§ Work to be completed
Go through the data below and return each line containing the word "applications".

(Image comparison data)
- - - - -

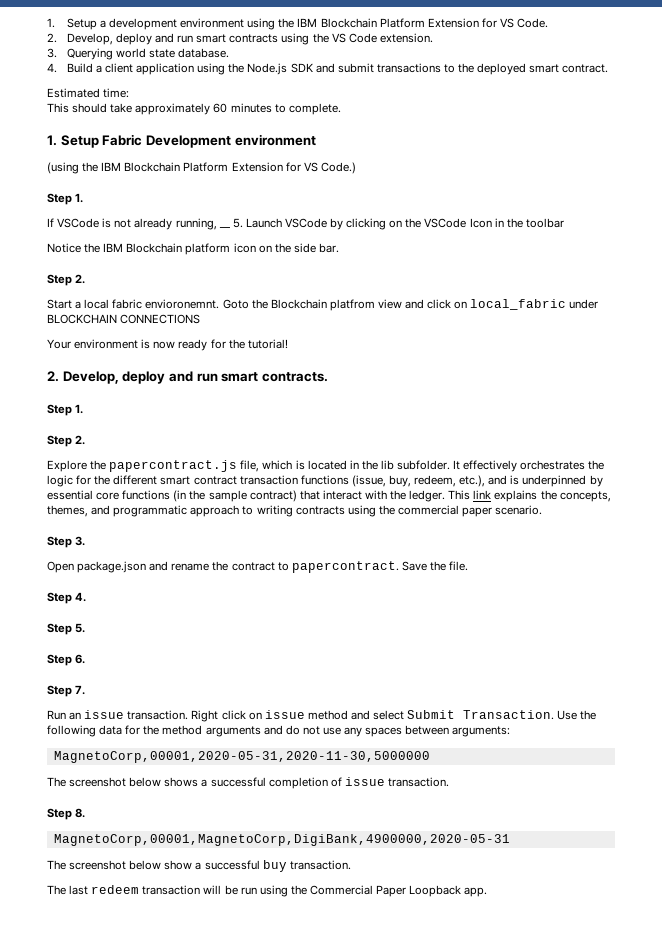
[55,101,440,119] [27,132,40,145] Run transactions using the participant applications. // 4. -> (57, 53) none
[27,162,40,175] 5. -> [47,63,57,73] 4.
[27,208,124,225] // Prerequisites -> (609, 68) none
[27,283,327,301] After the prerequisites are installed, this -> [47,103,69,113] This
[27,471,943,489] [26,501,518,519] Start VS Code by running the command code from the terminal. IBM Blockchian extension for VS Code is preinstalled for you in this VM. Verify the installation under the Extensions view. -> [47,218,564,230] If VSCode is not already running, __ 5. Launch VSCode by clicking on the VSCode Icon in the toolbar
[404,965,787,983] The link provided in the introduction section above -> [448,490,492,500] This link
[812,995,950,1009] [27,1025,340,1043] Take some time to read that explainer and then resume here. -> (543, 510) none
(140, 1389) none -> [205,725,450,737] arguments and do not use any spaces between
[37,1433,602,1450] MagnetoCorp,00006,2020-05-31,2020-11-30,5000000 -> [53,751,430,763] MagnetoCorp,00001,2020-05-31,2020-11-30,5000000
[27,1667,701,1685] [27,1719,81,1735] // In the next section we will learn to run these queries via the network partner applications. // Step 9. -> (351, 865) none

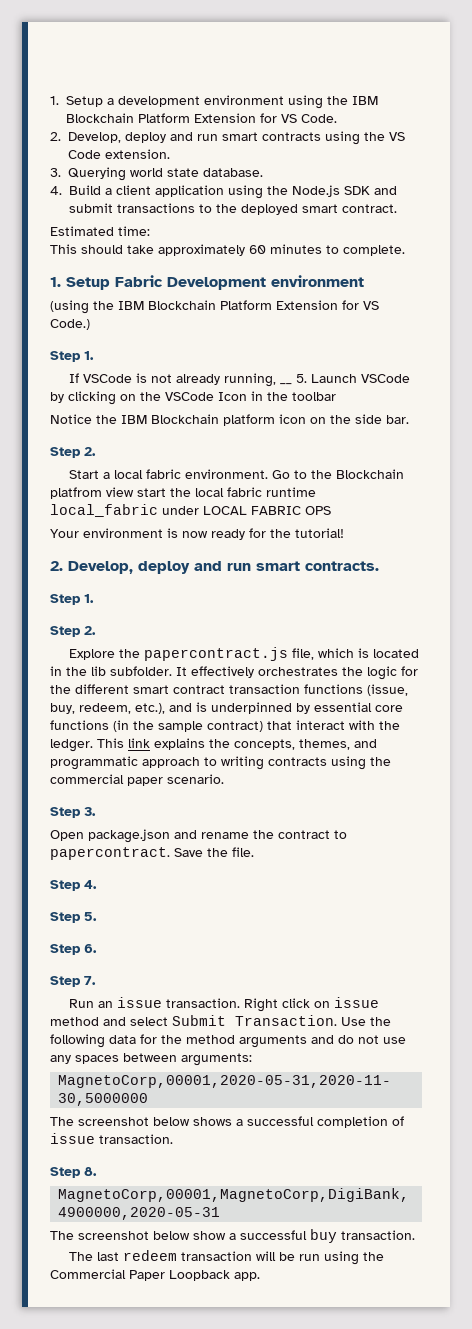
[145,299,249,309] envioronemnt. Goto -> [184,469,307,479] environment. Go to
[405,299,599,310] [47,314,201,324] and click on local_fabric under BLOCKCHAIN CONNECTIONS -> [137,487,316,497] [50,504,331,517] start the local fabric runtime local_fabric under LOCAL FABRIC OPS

- - - - -

§ Finished task
[55,101,440,119] [27,132,40,145] Run transactions using the participant applications. // 4. -> (57, 53) none
[27,1667,701,1685] [27,1719,81,1735] // In the next section we will learn to run these queries via the network partner applications. // Step 9. -> (351, 865) none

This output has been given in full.